High efficiency and fast van der Waals hetero-photodiodes with a unilateral depletion region

Van der Waals (vdW) heterodiodes based on two-dimensional (2D) materials have shown tremendous potential in photovoltaic detectors and solar cells. However, such 2D photovoltaic devices are limited by low quantum efficiencies due to the severe interface recombination and the inefficient contacts. Here, we report an efficient MoS 2 /AsP vdW hetero-photodiode utilizing a unilateral depletion region band design and a narrow bandgap AsP as an effective carrier selective contact.
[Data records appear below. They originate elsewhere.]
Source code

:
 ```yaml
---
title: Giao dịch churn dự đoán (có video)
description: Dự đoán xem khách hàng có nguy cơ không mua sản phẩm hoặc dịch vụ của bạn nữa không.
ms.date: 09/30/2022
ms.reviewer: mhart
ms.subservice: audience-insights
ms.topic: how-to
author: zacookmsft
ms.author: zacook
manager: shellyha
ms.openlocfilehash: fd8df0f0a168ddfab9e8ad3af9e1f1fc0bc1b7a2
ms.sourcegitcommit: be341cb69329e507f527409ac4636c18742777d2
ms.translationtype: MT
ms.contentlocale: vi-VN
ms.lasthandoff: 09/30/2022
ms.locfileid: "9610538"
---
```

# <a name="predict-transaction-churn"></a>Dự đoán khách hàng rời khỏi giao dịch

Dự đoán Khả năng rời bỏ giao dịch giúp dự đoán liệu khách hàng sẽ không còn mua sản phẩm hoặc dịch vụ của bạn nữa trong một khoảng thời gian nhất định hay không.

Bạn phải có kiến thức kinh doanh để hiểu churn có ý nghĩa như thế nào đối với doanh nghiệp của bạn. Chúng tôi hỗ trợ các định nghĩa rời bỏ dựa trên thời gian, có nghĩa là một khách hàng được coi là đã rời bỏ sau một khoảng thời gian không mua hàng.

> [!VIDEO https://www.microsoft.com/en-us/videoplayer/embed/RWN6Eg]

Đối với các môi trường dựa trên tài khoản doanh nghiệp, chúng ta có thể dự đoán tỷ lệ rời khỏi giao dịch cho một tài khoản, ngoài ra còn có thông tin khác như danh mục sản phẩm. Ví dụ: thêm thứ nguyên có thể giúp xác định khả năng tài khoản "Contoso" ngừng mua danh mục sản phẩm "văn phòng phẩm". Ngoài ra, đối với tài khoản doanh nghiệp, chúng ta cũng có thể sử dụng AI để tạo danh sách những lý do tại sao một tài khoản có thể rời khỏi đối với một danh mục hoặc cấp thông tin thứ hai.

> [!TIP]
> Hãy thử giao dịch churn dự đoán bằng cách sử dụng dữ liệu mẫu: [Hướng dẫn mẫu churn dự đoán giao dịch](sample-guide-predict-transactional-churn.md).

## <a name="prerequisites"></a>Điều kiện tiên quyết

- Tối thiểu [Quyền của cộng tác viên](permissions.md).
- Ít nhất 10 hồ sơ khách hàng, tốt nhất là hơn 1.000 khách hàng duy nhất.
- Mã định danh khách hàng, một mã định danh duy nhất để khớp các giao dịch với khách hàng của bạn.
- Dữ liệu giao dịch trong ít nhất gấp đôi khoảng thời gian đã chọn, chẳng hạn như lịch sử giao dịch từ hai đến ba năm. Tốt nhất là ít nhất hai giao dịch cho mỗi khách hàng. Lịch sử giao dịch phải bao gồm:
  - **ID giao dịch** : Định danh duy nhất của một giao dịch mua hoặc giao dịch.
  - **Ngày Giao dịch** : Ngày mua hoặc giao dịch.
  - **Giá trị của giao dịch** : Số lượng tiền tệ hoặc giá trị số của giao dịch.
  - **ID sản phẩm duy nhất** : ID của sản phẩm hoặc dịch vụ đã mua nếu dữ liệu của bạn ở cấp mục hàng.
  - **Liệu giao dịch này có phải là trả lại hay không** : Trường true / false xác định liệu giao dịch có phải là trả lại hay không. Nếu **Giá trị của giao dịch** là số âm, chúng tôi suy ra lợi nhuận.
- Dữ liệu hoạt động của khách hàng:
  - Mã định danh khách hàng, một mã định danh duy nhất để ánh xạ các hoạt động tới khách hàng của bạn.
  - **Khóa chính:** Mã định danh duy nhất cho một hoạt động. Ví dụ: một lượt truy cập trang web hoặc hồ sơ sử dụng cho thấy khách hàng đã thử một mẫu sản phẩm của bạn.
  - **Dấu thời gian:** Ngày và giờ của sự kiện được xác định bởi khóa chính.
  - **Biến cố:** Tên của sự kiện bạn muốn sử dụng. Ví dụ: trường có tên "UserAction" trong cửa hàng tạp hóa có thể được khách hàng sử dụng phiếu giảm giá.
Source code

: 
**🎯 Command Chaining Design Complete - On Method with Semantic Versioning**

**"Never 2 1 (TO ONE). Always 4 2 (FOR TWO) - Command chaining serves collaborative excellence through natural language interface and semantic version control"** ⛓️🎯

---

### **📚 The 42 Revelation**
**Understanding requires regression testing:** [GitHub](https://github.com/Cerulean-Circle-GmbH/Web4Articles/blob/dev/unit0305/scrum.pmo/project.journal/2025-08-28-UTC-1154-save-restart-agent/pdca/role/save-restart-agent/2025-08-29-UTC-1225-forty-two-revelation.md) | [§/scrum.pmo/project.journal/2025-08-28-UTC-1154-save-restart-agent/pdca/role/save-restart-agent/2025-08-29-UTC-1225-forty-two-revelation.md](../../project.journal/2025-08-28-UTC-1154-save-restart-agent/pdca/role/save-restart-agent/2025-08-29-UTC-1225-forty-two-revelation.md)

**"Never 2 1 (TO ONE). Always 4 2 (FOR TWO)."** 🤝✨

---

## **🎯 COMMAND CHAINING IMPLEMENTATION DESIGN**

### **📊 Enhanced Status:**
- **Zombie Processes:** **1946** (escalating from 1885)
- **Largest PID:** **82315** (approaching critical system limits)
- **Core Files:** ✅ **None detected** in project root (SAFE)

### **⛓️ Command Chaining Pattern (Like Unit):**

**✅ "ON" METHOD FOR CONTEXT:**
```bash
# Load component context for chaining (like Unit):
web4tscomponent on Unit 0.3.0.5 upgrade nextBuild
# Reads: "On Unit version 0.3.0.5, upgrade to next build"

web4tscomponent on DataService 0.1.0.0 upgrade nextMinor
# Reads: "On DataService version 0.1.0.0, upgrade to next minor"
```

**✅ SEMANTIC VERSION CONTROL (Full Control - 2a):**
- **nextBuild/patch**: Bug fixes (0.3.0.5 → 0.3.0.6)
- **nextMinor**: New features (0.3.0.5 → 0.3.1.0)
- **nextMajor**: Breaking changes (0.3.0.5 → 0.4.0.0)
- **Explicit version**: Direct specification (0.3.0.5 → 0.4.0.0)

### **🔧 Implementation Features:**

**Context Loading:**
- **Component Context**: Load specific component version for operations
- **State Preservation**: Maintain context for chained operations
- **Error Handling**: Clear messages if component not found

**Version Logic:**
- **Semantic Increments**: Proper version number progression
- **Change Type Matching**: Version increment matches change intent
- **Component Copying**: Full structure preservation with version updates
The unilateral depletion region is verified via both the Fermi level and the infrared response measurements. The device demonstrates a pronounced photovoltaic behavior with a short-circuit current of 1.3 μA and a large open-circuit voltage of 0.61 V under visible light illumination. Especially, a high external quantum efficiency of 71%, a record high power conversion efficiency of 9% and a fast response time of 9 μs are achieved. Our work suggests an effective scheme to design high-performance photovoltaic devices assembled by 2D materials. Photovoltaic devices based on 2D materials still suffer from low quantum efficiencies due to interfacial charge recombination and inefficient contacts. Here, the authors design photovoltaic detectors and photodiodes based on MoS 2 and doped AsP heterojunction with unilateral depletion region reporting high external quantum efficiency of 71% under zero applied bias.